__REQUEST__. Your task is to repeat the entries below exactly and to leave their images out.

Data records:

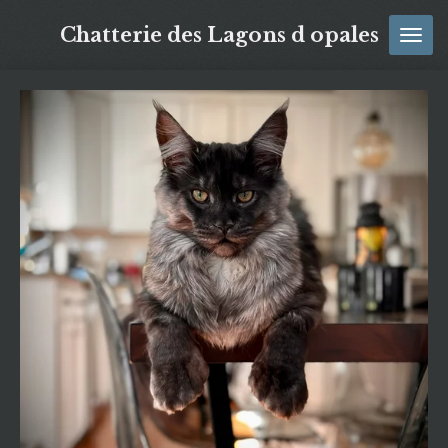
Passer
Chatterie des Lagons d opales
au
contenu
principal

__ANSWER SECTION__.
Passer
Chatterie des Lagons d opales
au
contenu
principal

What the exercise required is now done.